An independent member of the MPC from 2015 until August last year, the Belgian-born economist joined the US hedge fund Element Capital as its chief economist last year.

Vlieghe had been a prominent “dove” during his time on the panel of rate setters, prioritising low interest rates and quantitative easing to support the economy and employment during the recovery from the 2008 financial crisis and the Covid pandemic.
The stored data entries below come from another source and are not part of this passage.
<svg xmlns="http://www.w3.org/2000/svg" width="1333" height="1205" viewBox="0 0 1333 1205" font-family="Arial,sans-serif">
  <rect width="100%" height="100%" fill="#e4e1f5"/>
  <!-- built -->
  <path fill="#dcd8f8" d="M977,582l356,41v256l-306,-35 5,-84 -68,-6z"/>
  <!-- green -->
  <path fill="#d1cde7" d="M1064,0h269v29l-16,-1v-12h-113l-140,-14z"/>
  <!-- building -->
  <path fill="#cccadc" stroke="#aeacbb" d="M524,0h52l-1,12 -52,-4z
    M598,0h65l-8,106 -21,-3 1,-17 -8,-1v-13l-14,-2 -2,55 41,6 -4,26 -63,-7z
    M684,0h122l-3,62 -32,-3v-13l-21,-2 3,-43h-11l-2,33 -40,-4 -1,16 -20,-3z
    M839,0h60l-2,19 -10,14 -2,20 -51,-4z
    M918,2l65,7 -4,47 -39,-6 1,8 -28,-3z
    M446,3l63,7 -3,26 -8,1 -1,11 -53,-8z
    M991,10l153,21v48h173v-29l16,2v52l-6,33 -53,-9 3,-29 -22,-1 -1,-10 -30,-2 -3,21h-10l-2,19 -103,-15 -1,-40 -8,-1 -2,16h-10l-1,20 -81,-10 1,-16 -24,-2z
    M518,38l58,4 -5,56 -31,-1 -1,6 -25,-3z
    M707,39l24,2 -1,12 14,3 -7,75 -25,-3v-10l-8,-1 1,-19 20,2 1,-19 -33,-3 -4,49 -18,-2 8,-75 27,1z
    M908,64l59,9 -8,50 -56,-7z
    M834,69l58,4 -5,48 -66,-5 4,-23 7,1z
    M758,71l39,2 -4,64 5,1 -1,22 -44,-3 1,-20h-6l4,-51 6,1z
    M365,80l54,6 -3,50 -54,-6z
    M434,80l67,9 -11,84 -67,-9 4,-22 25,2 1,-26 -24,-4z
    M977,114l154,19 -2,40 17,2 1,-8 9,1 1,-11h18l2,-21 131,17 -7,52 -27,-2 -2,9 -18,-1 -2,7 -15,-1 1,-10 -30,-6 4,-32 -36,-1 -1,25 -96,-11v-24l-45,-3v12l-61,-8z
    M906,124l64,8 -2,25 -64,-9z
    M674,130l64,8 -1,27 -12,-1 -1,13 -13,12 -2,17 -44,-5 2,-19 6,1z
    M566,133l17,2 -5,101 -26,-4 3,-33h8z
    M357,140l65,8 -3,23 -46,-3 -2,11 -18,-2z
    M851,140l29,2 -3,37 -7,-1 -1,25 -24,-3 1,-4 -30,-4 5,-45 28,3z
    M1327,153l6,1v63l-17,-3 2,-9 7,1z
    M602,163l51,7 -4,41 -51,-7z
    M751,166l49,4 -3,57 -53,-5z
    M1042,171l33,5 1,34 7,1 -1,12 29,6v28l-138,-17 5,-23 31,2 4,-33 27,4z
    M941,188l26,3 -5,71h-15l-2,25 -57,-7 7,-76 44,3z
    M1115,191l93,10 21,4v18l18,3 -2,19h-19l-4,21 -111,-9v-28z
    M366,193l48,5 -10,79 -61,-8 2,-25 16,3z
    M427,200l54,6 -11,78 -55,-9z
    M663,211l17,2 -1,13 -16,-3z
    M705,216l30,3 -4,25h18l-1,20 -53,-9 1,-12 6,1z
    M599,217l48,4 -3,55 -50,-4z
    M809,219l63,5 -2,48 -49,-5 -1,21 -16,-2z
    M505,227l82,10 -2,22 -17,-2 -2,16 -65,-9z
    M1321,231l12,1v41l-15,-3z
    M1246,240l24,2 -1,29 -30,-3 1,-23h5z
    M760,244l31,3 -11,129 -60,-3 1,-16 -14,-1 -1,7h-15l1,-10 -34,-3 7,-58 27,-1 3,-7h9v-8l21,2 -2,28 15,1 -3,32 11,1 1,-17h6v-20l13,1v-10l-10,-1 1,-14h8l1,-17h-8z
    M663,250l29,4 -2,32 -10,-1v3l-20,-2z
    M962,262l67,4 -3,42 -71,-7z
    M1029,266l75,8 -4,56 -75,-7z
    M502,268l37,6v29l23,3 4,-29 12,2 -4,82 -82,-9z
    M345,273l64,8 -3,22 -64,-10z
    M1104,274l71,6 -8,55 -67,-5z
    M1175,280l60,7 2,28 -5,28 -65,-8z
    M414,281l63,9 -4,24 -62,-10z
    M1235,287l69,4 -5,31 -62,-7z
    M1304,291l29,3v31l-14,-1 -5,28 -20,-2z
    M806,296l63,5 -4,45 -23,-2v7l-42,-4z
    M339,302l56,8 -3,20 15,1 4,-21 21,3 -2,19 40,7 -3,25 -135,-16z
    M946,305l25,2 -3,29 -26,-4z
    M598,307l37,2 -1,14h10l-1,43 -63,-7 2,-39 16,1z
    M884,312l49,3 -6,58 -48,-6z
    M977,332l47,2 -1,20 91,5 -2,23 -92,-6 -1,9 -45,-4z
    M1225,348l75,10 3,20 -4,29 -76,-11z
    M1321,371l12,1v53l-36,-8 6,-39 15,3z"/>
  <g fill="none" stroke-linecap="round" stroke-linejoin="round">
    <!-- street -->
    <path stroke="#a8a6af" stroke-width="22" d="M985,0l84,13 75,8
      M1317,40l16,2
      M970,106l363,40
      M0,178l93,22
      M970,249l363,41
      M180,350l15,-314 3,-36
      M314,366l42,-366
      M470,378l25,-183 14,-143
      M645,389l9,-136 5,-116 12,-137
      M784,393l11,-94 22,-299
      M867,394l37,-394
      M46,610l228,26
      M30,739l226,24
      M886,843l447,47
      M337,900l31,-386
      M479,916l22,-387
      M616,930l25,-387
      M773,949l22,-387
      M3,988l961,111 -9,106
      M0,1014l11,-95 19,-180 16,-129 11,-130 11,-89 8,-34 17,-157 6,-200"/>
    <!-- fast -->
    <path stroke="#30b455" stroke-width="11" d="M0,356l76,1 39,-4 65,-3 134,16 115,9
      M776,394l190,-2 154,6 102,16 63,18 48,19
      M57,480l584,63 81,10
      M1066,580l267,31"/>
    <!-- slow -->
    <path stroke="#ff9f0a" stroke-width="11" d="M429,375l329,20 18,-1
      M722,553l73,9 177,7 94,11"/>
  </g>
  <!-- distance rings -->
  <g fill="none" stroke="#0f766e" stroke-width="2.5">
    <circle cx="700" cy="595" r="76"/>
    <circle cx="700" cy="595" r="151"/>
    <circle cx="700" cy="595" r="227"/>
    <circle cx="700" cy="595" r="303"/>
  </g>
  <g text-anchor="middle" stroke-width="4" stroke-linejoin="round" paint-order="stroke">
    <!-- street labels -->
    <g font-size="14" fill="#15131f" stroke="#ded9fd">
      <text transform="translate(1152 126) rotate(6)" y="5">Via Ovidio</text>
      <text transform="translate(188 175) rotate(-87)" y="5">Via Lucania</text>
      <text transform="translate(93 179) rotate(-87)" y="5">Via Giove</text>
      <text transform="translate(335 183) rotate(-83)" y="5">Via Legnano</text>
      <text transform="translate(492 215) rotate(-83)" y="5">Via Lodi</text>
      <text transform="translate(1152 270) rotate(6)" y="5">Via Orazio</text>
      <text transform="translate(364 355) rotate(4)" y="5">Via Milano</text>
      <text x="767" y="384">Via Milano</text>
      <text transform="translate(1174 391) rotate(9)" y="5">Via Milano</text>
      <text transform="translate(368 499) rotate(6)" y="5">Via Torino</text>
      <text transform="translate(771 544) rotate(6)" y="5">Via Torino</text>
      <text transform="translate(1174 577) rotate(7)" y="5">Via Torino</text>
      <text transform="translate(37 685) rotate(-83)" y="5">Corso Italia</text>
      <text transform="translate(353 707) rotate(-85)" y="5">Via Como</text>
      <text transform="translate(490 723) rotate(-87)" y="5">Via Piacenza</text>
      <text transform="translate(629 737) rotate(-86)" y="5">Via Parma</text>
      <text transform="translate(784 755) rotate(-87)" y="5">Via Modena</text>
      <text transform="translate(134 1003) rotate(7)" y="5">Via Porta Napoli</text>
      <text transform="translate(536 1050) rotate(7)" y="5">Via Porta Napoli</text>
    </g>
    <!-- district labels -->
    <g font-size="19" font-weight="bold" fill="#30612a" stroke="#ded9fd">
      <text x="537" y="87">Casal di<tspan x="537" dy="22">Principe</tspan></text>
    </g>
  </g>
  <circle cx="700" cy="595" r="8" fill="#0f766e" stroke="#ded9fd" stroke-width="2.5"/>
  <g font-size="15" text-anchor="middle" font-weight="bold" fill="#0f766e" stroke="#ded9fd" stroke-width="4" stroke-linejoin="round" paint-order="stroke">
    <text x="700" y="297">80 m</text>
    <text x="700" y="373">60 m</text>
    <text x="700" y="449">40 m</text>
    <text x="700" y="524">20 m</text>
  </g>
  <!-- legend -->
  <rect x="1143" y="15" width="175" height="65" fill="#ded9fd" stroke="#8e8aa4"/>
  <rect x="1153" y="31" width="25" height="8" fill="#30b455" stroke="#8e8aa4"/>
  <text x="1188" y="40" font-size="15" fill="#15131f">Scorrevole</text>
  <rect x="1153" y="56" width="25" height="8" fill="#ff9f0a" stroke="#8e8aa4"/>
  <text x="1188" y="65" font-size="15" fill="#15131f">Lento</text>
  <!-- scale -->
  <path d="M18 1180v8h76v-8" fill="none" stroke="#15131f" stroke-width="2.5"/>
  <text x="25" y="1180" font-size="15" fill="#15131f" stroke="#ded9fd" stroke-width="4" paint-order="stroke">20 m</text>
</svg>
Before that he was a senior economist at the hedge fund Brevan Howard, and has also worked for Deutsche Bank and JP Morgan. He also worked at the Bank in the early 2000s as an economic assistant to the then governor, Mervyn King.

Sushil Wadhwani

An independent economist on the Bank’s MPC during the earlier years of its formation between 1999 and 2002, he left to launch his own investment firm, Wadhwani Asset Management, where he is chief executive.

A free thinker who had run-ins with the Bank’s senior leadership, Wadhwani was a proponent of lower interest rates to support the economy during his time at Threadneedle Street.

He has also held roles at Tudor Investment Corporation, one of the pioneers of the hedge fund industry, as well as the US investment bank Goldman Sachs.

Wadhwani was openly critical of the government after the mini-budget, warning that the public finances were “simply not sustainable”. Criticising a reliance on control of public spending, he added: “Most are rightly sceptical of promises to cut public spending in three years’ time.”